Quando a dor não chega e eu sinto a aspereza da corda roçar no meu pulso abro os olhos. Ele está mexendo na corda.
— Eu posso libertar vocês duas dessas cordas, mas eu tenho um preço. — Ele propõe. Uma chance de negociar. Emily olha para mim e sua resposta é rápida como um sopro.
— Eu pago.
— É assim que se fala. — Ele diz com um sorriso e suas mãos começam a trabalhar nas cordas.
Quando nós duas estamos libertas verifico minha pulseira, ela não funciona muito bem, provavelmente tentaram destrui-la enquanto eu estava desacordada. Emily sequer trouxe a dela, lembro dela ter dito antes de sair que havia deixado no carro. Embora algumas linhas pretas atravessem a tela, consigo ver que os números 0070 estão piscando em vermelho na tela branca.

— Alguém está vindo nos buscar. — Emily diz séria quando vê a mensagem, ela parece concentrada e espero muito que ela esteja bolando um plano. Ouvimos passos apressados e minha vontade é de correr. Estou prestes a fazer isso quando Lorenz diz:
— Verifiquem as caixas. — A urgência na sua voz era grande demais para questioná-lo. — Procurem até encontrar algo útil.

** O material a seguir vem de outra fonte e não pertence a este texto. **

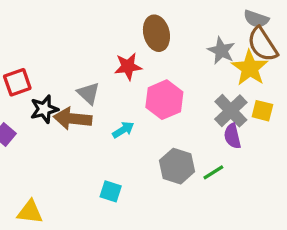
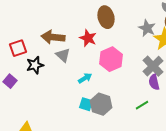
red star: (128, 66) -> (88, 38), turned 30
brown arrow: (73, 119) -> (53, 37), moved
gray hexagon: (177, 166) -> (101, 104), moved
cyan square: (111, 191) -> (86, 104), moved

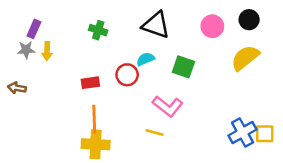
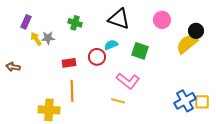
black circle: (249, 20) -> (196, 31), moved
gray star: (26, 50) -> (48, 38), moved
yellow arrow: (47, 51) -> (36, 39), turned 144
yellow cross: (96, 144) -> (49, 110), moved

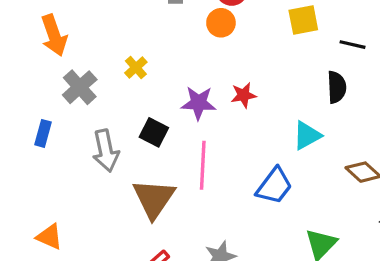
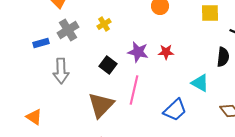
blue rectangle: (43, 133) -> (41, 43), moved, turned 49
cyan triangle: (307, 135) -> (200, 83), turned 48
gray arrow: (106, 151) -> (61, 71), moved

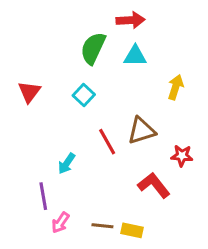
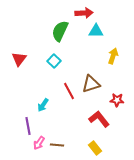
cyan triangle: (135, 56) -> (96, 31), moved
brown line: (102, 226) -> (57, 145), moved
yellow rectangle: (132, 230) -> (95, 148), moved, turned 40

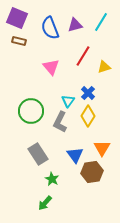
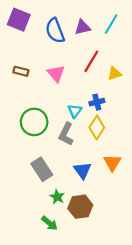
brown rectangle: (19, 41) -> (21, 71), moved
blue cross: (88, 93) -> (97, 102), turned 32
brown hexagon: (92, 172) -> (80, 207), moved
green arrow: (45, 203) -> (49, 223), turned -91

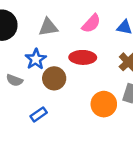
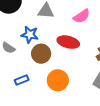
blue star: (36, 59) -> (30, 35), turned 30
orange circle: (104, 104) -> (58, 80), moved

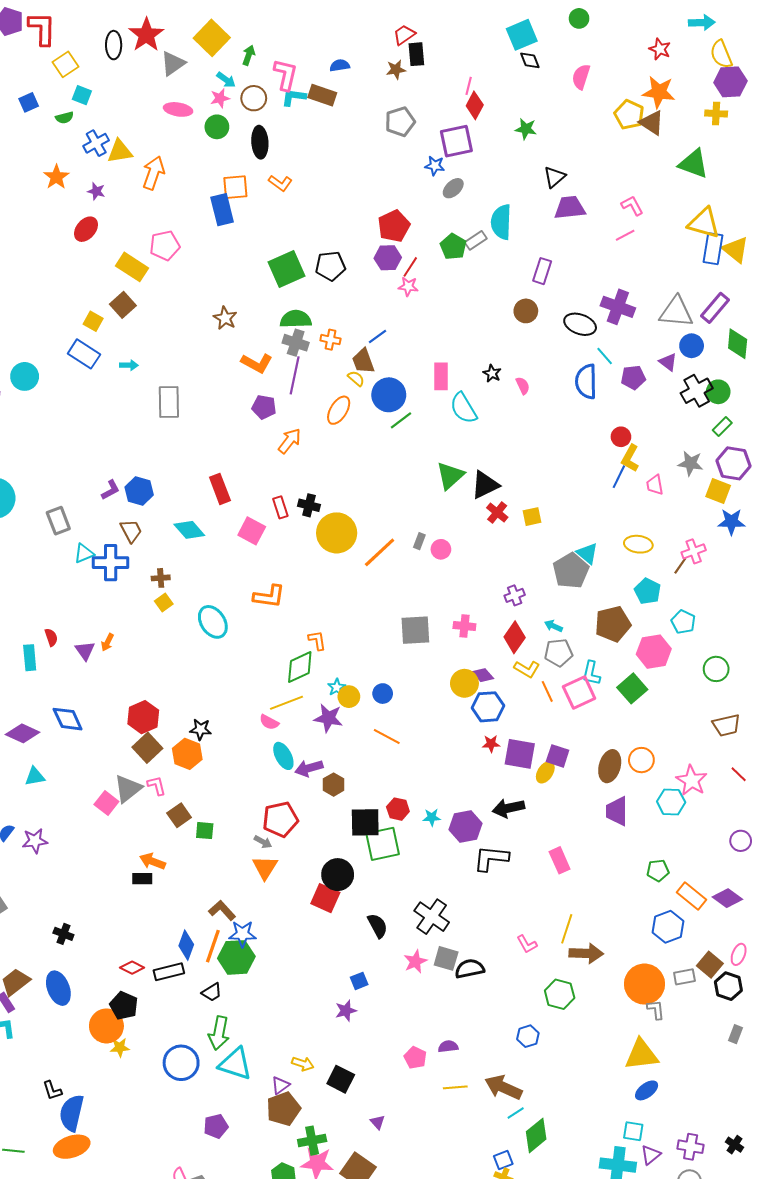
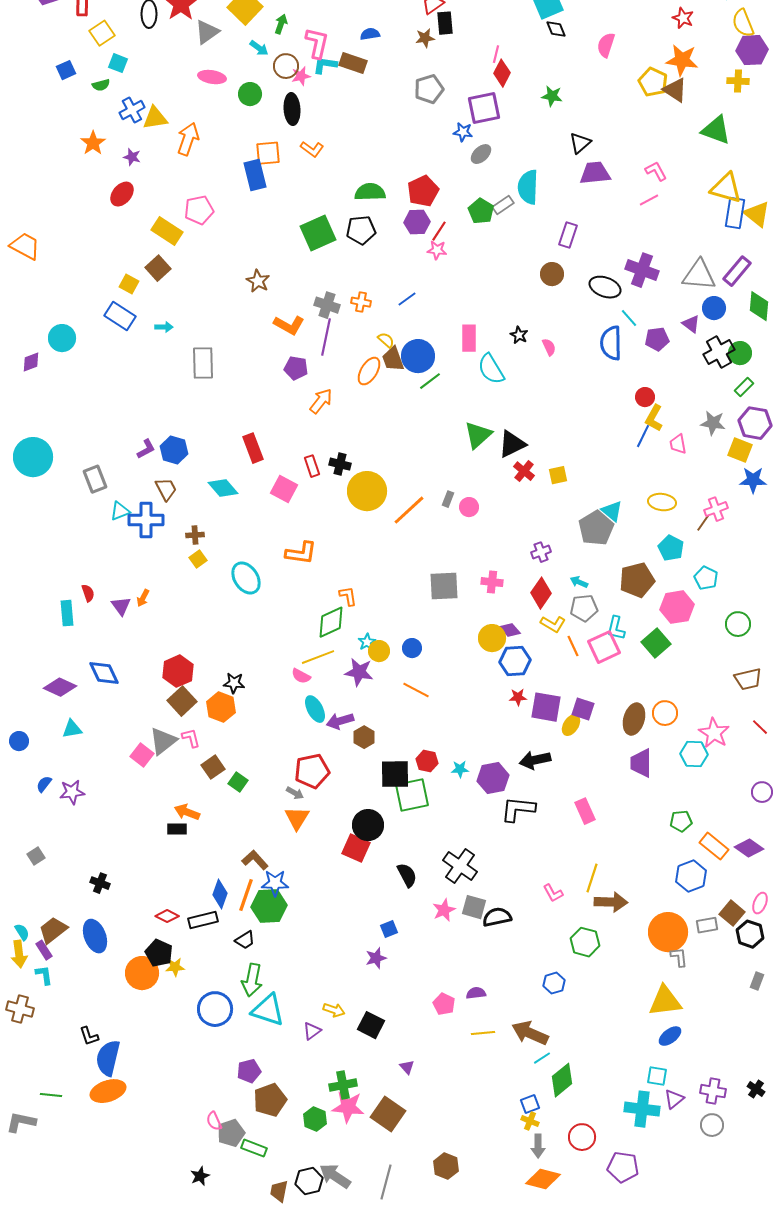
pink star: (220, 98) -> (301, 76), moved
green semicircle: (296, 319) -> (370, 192), moved
brown trapezoid: (363, 361) -> (393, 359), moved
green square: (205, 831) -> (238, 782), turned 30
yellow star: (120, 1047) -> (175, 967), moved
brown pentagon: (283, 1109) -> (270, 1100), moved

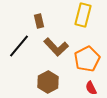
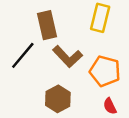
brown rectangle: (39, 21) -> (47, 25), size x1.6
orange pentagon: (87, 59) -> (105, 71), turned -30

— Aonde você vai? — Emily o questiona quando ele começa a andar na direção da porta. Os passos lá fora parecem mais próximos. Por cima da caixa que eu comecei a abrir vejo ele saindo sem olhar para trás.
— Minha parte do acordo foi cumprida. — Não digo que ele está errado, mas não posso deixá-lo ir enquanto estamos desarmadas.
— Se a gente morrer não terá nosso lado do acordo. — Essa com certeza foram as palavras mais úteis que já saíram da minha boca. Ele para quando as ouve.
— Então talvez vocês mereçam um bônus. — Ele diz por sobre o ombro. — Mas não abusem. Agilizem! — Ele sai sozinho e espero muito que ele ganhe tempo suficiente.

Emily solta o pior palavrão que eu já ouvi. Enquanto minha caixa tinha apenas sopa enlatada, a dela tem um miniarsenal de armas corpo a corpo, com vários tipos de lâminas. Como uma luz no fim do túnel a espada na caixa brilha. Ela é mais pesada do que a que eu costumo usar, mas não há nada que força de vontade não resolva. Quando o primeiro homem aparece na porta segurando uma faca, ele engole em seco e eu sinto seu arrependimento daqui. Aperto a espada nas minhas mãos e quase sinto satisfação em vê-lo.